If you’d asked me what the last dream I’d ever expect to have might be, it would be the one about being the main suspect in the Unabomber investigation… Wait a minute! That actually happened. No! I’d have likely said something along the lines of, “Making peace with the Geneva Police.” But not only does my subconscious have a far greater sense of irony than I do, it weaponizes it, too! Because last night I dreamt that I became the newest Geneva police officer—at the ripe old age of 66.
Yes, that Geneva Police. Those officers. The same department with whom I’ve gone to war on multiple levels over the years, armed with nothing more than a column, an attitude, and a Constitutionally protected right to call out bullshit when I see it.
And there’s been A LOT of bullshit to call out.
In this dream, I wasn’t just a cop, I was the best on the force. Which, now that I think about it, isn’t really saying very much. I destroyed the field in the physical testing process, literally running rings around the other recruits and current officers. If there was a medal for outpacing mediocrity, I would’ve taken the gold.
In the first act, I diplomatically disarmed an agitated suspect inside the police station. No gunplay, no overreaction, no seven-officers-dogpile-on-a-guy-who-was-already-sitting-down. Just calm conversation and a peaceful resolution. You know! It’s what policing is supposed to look like.
In the second act, I found a distraught woman’s stolen belongings and promptly captured the thief, delivering justice with such unexpected efficiency that even my dream-self was impressed.

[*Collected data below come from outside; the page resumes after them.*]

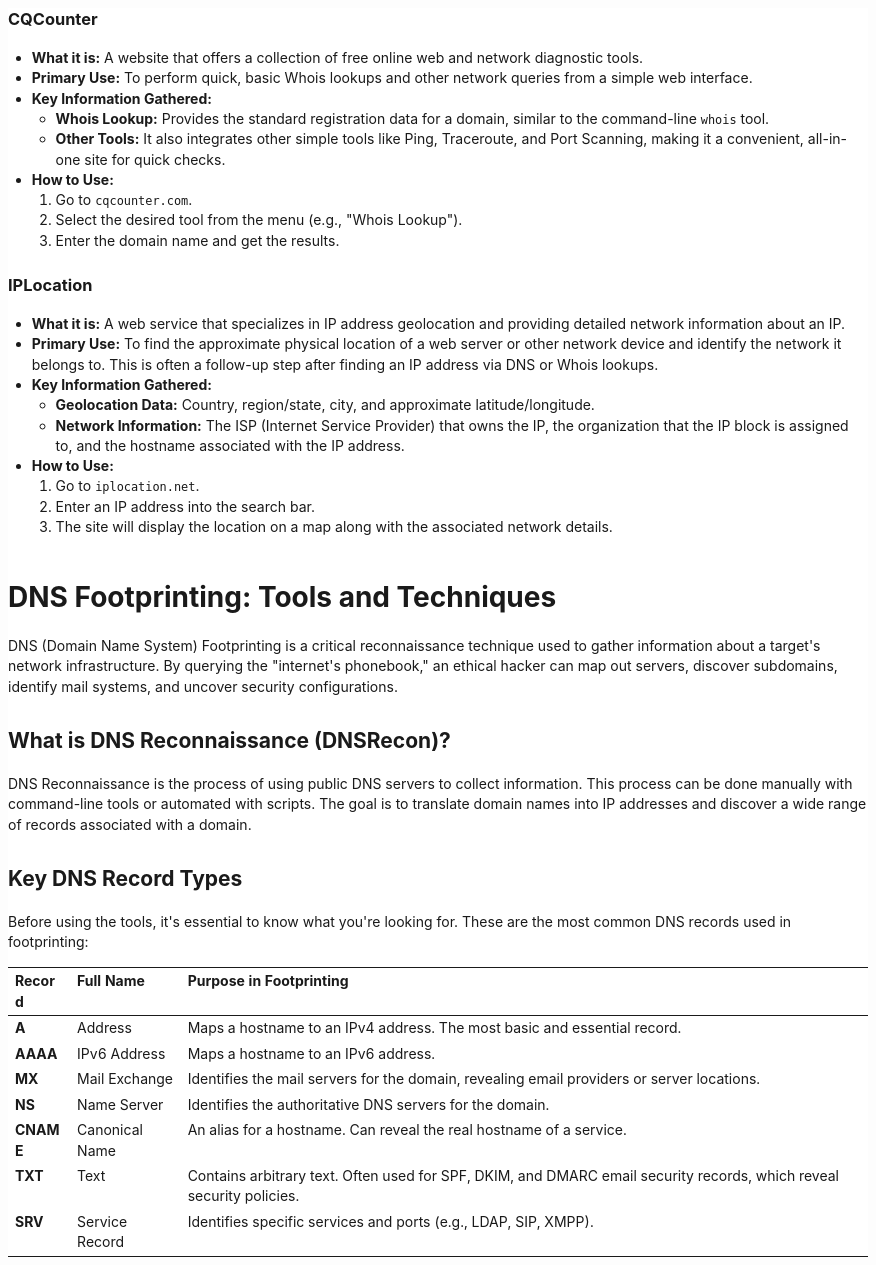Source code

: ### CQCounter
-   **What it is:** A website that offers a collection of free online web and network diagnostic tools.
-   **Primary Use:** To perform quick, basic Whois lookups and other network queries from a simple web interface.
-   **Key Information Gathered:**
    -   **Whois Lookup:** Provides the standard registration data for a domain, similar to the command-line `whois` tool.
    -   **Other Tools:** It also integrates other simple tools like Ping, Traceroute, and Port Scanning, making it a convenient, all-in-one site for quick checks.
-   **How to Use:**
    1.  Go to `cqcounter.com`.
    2.  Select the desired tool from the menu (e.g., "Whois Lookup").
    3.  Enter the domain name and get the results.

### IPLocation
-   **What it is:** A web service that specializes in IP address geolocation and providing detailed network information about an IP.
-   **Primary Use:** To find the approximate physical location of a web server or other network device and identify the network it belongs to. This is often a follow-up step after finding an IP address via DNS or Whois lookups.
-   **Key Information Gathered:**
    -   **Geolocation Data:** Country, region/state, city, and approximate latitude/longitude.
    -   **Network Information:** The ISP (Internet Service Provider) that owns the IP, the organization that the IP block is assigned to, and the hostname associated with the IP address.
-   **How to Use:**
    1.  Go to `iplocation.net`.
    2.  Enter an IP address into the search bar.
    3.  The site will display the location on a map along with the associated network details.

# DNS Footprinting: Tools and Techniques

DNS (Domain Name System) Footprinting is a critical reconnaissance technique used to gather information about a target's network infrastructure. By querying the "internet's phonebook," an ethical hacker can map out servers, discover subdomains, identify mail systems, and uncover security configurations.

## What is DNS Reconnaissance (DNSRecon)?

DNS Reconnaissance is the process of using public DNS servers to collect information. This process can be done manually with command-line tools or automated with scripts. The goal is to translate domain names into IP addresses and discover a wide range of records associated with a domain.

## Key DNS Record Types

Before using the tools, it's essential to know what you're looking for. These are the most common DNS records used in footprinting:

| Record | Full Name | Purpose in Footprinting |
| :--- | :--- | :--- |
| **A** | Address | Maps a hostname to an IPv4 address. The most basic and essential record. |
| **AAAA** | IPv6 Address | Maps a hostname to an IPv6 address. |
| **MX** | Mail Exchange | Identifies the mail servers for the domain, revealing email providers or server locations. |
| **NS** | Name Server | Identifies the authoritative DNS servers for the domain. |
| **CNAME**| Canonical Name | An alias for a hostname. Can reveal the real hostname of a service. |
| **TXT** | Text | Contains arbitrary text. Often used for SPF, DKIM, and DMARC email security records, which reveal security policies. |
| **SRV** | Service Record | Identifies specific services and ports (e.g., LDAP, SIP, XMPP). |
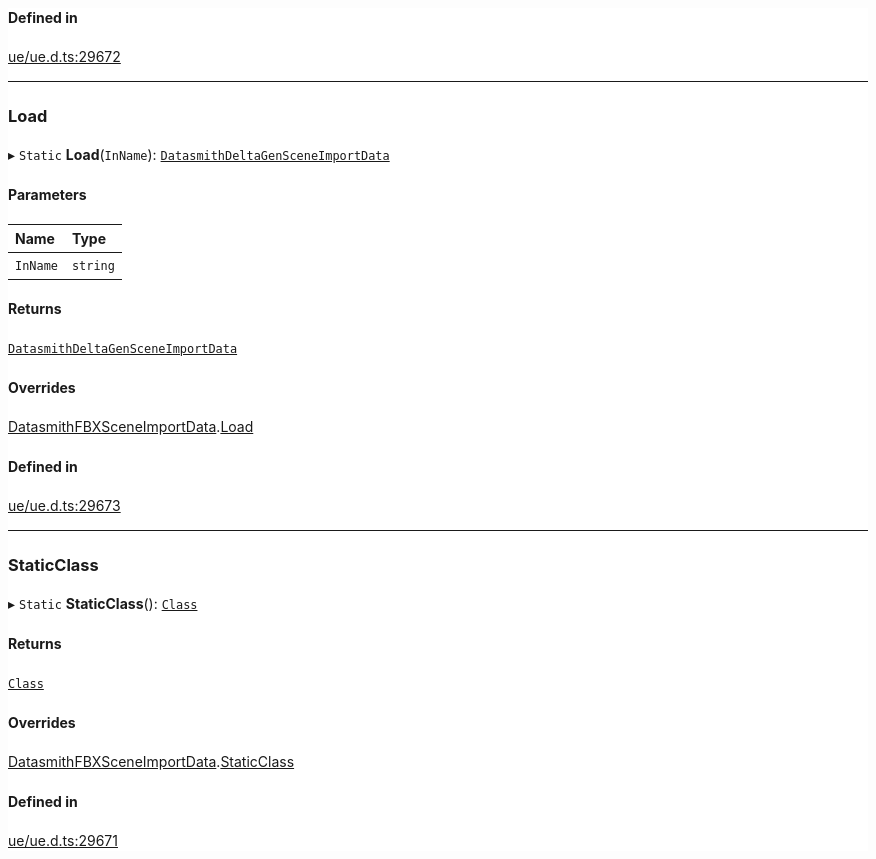 #### Defined in

[ue/ue.d.ts:29672](https://github.com/YugMetaverse/yug_typings/blob/b7d9b19/ue/ue.d.ts#L29672)

___

### Load

▸ `Static` **Load**(`InName`): [`DatasmithDeltaGenSceneImportData`](ue_ue.DatasmithDeltaGenSceneImportData.md)

#### Parameters

| Name | Type |
| :------ | :------ |
| `InName` | `string` |

#### Returns

[`DatasmithDeltaGenSceneImportData`](ue_ue.DatasmithDeltaGenSceneImportData.md)

#### Overrides

[DatasmithFBXSceneImportData](ue_ue.DatasmithFBXSceneImportData.md).[Load](ue_ue.DatasmithFBXSceneImportData.md#load)

#### Defined in

[ue/ue.d.ts:29673](https://github.com/YugMetaverse/yug_typings/blob/b7d9b19/ue/ue.d.ts#L29673)

___

### StaticClass

▸ `Static` **StaticClass**(): [`Class`](ue_ue.Class.md)

#### Returns

[`Class`](ue_ue.Class.md)

#### Overrides

[DatasmithFBXSceneImportData](ue_ue.DatasmithFBXSceneImportData.md).[StaticClass](ue_ue.DatasmithFBXSceneImportData.md#staticclass)

#### Defined in

[ue/ue.d.ts:29671](https://github.com/YugMetaverse/yug_typings/blob/b7d9b19/ue/ue.d.ts#L29671)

But the real kicker? I got along swimmingly with the chief and the rest of the officers. We laughed. We bonded. We worked together like an actual team. It was… disturbingly wholesome.
Now, if you know anything about my long and acrimonious history with the Geneva Police Department, then you know this dream lands somewhere between a Greek tragedy and a twisted episode of The Twilight Zone. I’ve written columns that blistered the paint off city hall. I’ve fought the GPD in public meetings, in court, and in writing, and I’ve won—every single time.

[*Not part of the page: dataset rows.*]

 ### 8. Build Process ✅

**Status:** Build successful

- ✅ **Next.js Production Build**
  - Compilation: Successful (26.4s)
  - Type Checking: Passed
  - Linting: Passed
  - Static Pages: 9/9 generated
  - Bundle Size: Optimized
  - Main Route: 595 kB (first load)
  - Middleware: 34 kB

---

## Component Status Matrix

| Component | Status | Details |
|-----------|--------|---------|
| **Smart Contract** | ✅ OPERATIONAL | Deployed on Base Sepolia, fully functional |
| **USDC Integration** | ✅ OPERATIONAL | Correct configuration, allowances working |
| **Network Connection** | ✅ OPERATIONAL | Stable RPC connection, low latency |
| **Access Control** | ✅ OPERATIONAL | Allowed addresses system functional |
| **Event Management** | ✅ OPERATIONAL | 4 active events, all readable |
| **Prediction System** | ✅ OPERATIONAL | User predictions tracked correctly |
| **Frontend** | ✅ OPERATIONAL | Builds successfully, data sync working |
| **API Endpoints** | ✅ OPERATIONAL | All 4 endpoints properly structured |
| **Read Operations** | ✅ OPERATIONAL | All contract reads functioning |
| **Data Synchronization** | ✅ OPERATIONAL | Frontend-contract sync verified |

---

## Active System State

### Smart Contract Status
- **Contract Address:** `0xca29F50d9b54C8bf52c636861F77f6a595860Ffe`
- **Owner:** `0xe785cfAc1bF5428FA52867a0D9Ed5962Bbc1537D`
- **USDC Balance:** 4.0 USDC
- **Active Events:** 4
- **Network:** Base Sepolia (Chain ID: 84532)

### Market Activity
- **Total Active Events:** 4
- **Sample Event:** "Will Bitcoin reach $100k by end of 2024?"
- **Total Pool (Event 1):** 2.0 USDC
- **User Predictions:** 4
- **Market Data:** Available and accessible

So, the idea that I would don the uniform and wear it well, is so far beyond irony, it might qualify as satire. But this wasn’t a parody. It was a full-blown subconscious drama with character arcs, conflict resolution, and a surprisingly happy, though truly terrifying, ending.
Though come to think of it, there’s the unmistakable stench of an Invasion of the Body Snatchers scenario here. All I can say is I hope they kept the original me in the fridge for safekeeping.”
Freud might call it the result of an unresolved conflict. Jung would probably say it’s my shadow self trying to reconcile its place in a civil society—like that’ll ever happen. Me? I think it’s just the side effect of editing my Presumed Guilty book far too late at night. That much exposure to the darkest recesses of the human condition will do strange things to a brain—even one as warped as mine.
I’m really starting to think that illegal drugs would be the better option.
Still, it does raise an interesting question: what if the Geneva Police actually behaved like the officers in my dream? What if they practiced empathy before escalation? Listened before reacting? Trusted in their community rather than seeing every civilian as a threat or a major inconvenience?
What if I didn’t have to write all the columns I’ve written?
I’ll say this! Dream Jeff Ward might be the best cop Geneva never had. But Real Jeff Ward? If they put me on the force, I’d solve more crimes in a day than the entire department does in an entire year.
All that peace, love, and understanding aside, if I get the chance to legally or journalistically dismantle that department brick by bureaucratic brick until there’s nothing left, I’ll come out of retirement faster than you can say “Trump doesn’t know what the fuck he’s doing.”
Because, in truth, the Geneva Police Department is just another perfect example of incompetence wrapped in laziness, with a healthy dose of misplaced self-importance. But hey! If I ever want to go back to a GPD that works hard, behaves professionally, and gets things done, I can always go back to sleep.